-- TASKS TO PERFORM --
A) Answer these questions about the seminar-planning post, one answer per line and marked the same way:
(i) Who attended the writer's second formal meeting?
(ii) How long did that meeting last?
(iii) What is Charlotte's role?
B) Reproduce the part of the seminar-planning post starting at "Earlier in the" and ending at "Concepts of economics.".
-- begin GIVEN PASSAGE --
Last month, I blogged about my initial consultation with our IT staff to brainstorm about my upcoming first year seminar. Yesterday I had my second formal meeting, this time with Martha and Jerry.
Earlier in the week I emailed them my latest thinking about the course. This was a tentative course outline and a list of assignments, projects and activities I plan to have the students do. These include:
* An introduction to wikis and the course wiki,
* An introduction to blogs, RSS, and each student’s blog,
* An introduction to tagging, social bookmarking software, etc.
* Discussion of each major text for the course,
* A discussion of evaluating online and other resources,
* A tutorial on Basic Concepts of economics.
The questions I posed to Martha and Jerry were how to sequence the topics listed above, and more generally how to incorporate social software productively into the seminar.
We discussed what I send them–they asked for clarifications, they made suggestions for how to accomplish certain goals, I asked questions, they responded. We spoke for well over an hour.
At one point I interjected, “I’m assuming (hoping!) that you guys aren’t simply going to tell me how to teach this IT stuff, but that you will be visiting my class to do some of the teaching.” The response was immediate: “Absolutely!” I breathed a large sigh of relief. At one point, Martha mentioned that she’d like to take the course. Even if she was only being polite, it felt good to hear that.
I’ve had similar consultations in recent weeks with Charlotte, our reference librarian, on teaching students to evaluate sources, and with Warren Rochelle, our composition guru in the English Department on teaching argument-based writing to first year students. Both individuals gave presentations in an earlier workshop for First Year Faculty instructors.
Over the last few months, I’ve also consulted with faculty in a variety of departments (Political Science, Sociology, Anthropology, Business Administration, and History) regarding the content of my seminar. I asked them two questions: what issues would you want to teach in a course on globalization? What do you see as must-reads for such a course?
-- end GIVEN PASSAGE --
-- begin EXTRACTED RECORDS --
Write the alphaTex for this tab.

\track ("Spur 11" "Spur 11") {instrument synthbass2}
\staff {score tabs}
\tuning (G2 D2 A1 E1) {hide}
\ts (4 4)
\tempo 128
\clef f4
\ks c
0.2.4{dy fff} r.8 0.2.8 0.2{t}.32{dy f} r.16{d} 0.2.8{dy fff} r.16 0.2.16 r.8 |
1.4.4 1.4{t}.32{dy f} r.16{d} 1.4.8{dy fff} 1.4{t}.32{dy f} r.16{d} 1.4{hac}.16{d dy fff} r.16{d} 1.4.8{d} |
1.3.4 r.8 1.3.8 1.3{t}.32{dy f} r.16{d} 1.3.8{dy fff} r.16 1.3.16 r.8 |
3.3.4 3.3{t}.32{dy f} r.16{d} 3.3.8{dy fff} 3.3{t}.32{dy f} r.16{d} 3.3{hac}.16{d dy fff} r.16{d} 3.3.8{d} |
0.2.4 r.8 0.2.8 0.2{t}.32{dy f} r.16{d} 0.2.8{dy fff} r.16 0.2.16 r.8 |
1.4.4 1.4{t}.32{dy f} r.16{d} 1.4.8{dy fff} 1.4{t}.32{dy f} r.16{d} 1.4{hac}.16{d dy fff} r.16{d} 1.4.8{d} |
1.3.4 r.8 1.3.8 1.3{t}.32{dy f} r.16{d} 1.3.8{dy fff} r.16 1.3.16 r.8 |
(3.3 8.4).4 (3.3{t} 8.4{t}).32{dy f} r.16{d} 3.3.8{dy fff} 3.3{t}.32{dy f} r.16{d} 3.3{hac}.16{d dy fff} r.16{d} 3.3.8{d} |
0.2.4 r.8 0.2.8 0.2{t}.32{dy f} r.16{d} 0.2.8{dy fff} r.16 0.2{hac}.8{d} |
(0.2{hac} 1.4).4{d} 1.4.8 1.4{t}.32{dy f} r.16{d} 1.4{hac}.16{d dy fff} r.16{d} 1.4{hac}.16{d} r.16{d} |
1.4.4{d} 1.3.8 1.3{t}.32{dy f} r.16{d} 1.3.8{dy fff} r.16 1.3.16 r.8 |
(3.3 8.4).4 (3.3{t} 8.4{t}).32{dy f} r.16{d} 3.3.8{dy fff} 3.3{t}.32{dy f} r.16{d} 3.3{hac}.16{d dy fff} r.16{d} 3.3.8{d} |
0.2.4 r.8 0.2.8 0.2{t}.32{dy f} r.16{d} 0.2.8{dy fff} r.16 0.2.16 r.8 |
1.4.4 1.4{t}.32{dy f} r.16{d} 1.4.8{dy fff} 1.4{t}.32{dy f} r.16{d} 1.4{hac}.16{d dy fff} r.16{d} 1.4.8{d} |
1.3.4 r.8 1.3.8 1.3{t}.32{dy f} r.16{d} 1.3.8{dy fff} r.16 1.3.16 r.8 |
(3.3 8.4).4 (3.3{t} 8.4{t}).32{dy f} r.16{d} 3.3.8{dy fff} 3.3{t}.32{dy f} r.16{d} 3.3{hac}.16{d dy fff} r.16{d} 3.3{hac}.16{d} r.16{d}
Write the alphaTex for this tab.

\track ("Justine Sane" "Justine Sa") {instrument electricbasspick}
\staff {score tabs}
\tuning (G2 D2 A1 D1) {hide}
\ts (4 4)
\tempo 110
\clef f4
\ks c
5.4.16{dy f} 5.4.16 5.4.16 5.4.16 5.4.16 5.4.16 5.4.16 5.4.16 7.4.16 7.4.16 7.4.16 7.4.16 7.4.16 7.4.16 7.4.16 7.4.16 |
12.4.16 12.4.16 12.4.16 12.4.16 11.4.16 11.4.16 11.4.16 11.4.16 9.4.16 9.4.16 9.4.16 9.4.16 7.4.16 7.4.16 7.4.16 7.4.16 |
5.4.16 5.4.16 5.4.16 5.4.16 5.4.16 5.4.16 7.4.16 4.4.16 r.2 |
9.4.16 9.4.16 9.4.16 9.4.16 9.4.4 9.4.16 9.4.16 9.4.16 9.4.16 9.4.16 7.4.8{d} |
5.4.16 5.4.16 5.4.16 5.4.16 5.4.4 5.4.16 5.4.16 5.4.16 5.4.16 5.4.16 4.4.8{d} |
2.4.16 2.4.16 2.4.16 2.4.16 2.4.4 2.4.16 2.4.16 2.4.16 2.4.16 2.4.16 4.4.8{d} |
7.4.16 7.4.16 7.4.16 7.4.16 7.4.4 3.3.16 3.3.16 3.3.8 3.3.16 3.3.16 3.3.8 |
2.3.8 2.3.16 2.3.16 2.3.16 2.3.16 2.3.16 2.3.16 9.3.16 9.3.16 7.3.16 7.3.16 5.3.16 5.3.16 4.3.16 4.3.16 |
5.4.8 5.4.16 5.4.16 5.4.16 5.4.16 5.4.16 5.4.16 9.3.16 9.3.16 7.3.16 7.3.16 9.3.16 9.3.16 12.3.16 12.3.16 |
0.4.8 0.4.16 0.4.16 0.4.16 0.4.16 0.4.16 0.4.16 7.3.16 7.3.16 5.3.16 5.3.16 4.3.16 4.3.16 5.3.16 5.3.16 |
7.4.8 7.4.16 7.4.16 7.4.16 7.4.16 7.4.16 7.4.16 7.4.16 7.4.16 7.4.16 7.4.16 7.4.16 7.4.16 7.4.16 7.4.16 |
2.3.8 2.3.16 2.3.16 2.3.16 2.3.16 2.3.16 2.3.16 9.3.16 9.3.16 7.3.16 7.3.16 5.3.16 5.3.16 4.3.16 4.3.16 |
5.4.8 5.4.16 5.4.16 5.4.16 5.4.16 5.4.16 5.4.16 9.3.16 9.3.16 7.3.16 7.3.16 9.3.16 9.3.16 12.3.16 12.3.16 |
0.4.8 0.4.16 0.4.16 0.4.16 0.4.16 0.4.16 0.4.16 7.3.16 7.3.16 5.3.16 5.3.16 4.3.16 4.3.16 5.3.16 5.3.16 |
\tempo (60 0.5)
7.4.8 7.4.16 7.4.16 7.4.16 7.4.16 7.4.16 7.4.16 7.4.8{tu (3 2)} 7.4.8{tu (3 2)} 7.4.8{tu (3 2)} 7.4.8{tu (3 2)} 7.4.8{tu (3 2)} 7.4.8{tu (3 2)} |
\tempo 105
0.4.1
-- end EXTRACTED RECORDS --
-- ANSWERS TO THE PROBLEMS --
A)
(i) Martha and Jerry
(ii) Well over an hour
(iii) Reference librarian

B)
Earlier in the week I emailed them my latest thinking about the course. This was a tentative course outline and a list of assignments, projects and activities I plan to have the students do. These include:
* An introduction to wikis and the course wiki,
* An introduction to blogs, RSS, and each student’s blog,
* An introduction to tagging, social bookmarking software, etc.
* Discussion of each major text for the course,
* A discussion of evaluating online and other resources,
* A tutorial on Basic Concepts of economics.